If you work in charity comms, you’ve probably thought ‘If people really understood this issue, they would care more.’ We’ve all been there, I know I certainly have. To encourage understanding from new and existing audiences, we often put huge effort into:
- Clearer explanations
- Stronger statistics
- Myth‑busting content
- Urgent messaging
But often, we still find that people don’t respond to our content the way we might expect. The problem usually isn’t what you’re saying, it’s how the message is framed.
Inspired by Ruth Taylor’s guest webinar on framing and values for Media Trust, this resource will help you spot when ineffective framing is getting in the way of your message landing. We’ll show you how to fix the messages that aren’t working and introduce you to the world of values-based communications.
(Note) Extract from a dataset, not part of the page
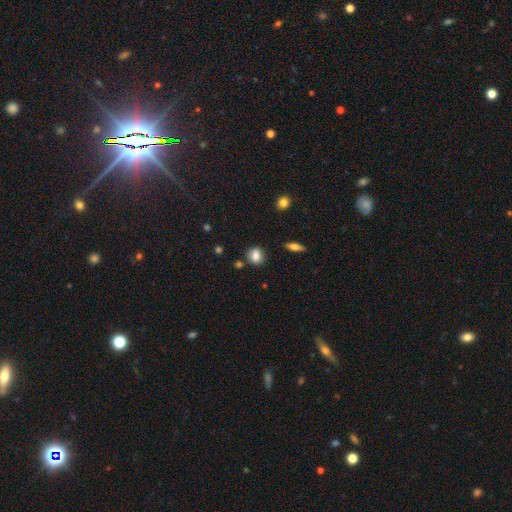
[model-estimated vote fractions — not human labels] smooth_or_featured: smooth (p=0.83) [alt: star or artifact p=0.09]
how_rounded: round (p=0.67) [alt: in between p=0.31]
merging: none (p=0.80) [alt: minor disturbance p=0.12]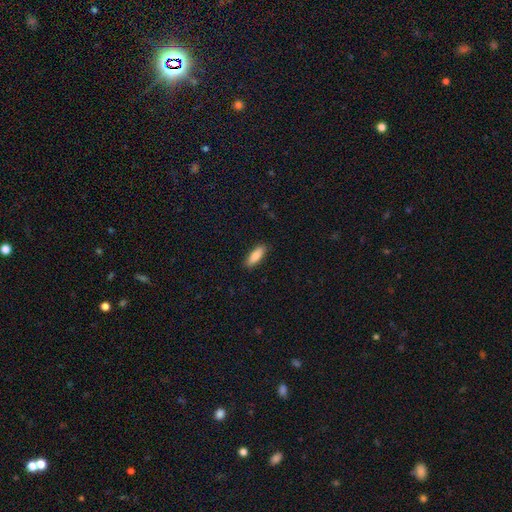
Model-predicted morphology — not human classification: A smooth galaxy with no disk features (84%) that is in between round and cigar-shaped (55%). Merging: none (88%).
Why information alone doesn’t always change behaviour
Many of us were taught (directly or indirectly) that if people have the right information, they’ll act on it. But human brains are far more complicated than that.
In practice:
- We pay more attention to information that fits what we already believe
- We’re quicker to dismiss facts that feel uncomfortable or threatening
- We often make decisions based on how something feels, not how accurate it is
That’s why people can still hold wildly inaccurate views on issues like poverty, immigration or climate change, even after years of great awareness raising campaigns and expert evidence.
For charities, this matters because adding more facts or explaining harder doesn’t always lead to more understanding. Sometimes it can lead to pushback, overwhelm, or disengagement.
What is framing and why it matters
Framing starts from a really simple idea that we are never communicating in a vacuum. People don’t come to your messaging and comms with an empty mind. Rather, they bring their own experiences, assumptions, worries and beliefs with them.
Framing is about recognising this and choosing how your message shows up with all these considerations in mind. Another way to think about it is that framing is choosing which ideas and feelings your message brings to the surface.
It’s important to remember: There’s no such thing as an unframed message. Every message triggers associations with an audience. The only question is whether you’ve chosen them intentionally or left them to chance.
Whether we work in communications or not, we already use frames all the time. When you hear words like ‘school’, ‘family’ or ‘home’, a whole set of ideas and feelings appear instantly. Your charity’s messaging works in exactly the same way.
How good framing can tackle misinformation
When we see misinformation or harmful narratives about our charity’s cause, our instinct is often to correct them head‑on. That’s how we end up with messages like:
- Homelessness is not a lifestyle choice
- Immigrants are not the enemy
- This issue isn’t about personal failure
These statements are correct and very well‑intentioned, but they can accidentally reinforce the myth that we’re trying to dispel.
When we repeat a harmful idea, even to argue against it, we bring it back into people’s minds. The brain tends to remember the idea itself, not the correction. So instead of moving people forward, we can end up reinforcing the very thing we’re trying to undo.
What should we do instead?
Say what you want people to think, not what you want them to stop thinking.
For example:
- ‘Homelessness is not a lifestyle choice’ becomes: ‘Everyone deserves a safe, stable place to live.’
- ‘Immigrants are not the enemy’ becomes: ‘Immigrants are welcome here.’
It’s a bit like signage at a swimming pool. ‘Don’t run’ can put the idea of running in your head, whereas ‘please walk” tells you clearly what to do.
Why values make messages land better
Research from the Common Cause Foundation shows that people across cultures tend to share a common set of values, but we prioritise them differently depending on context and messaging.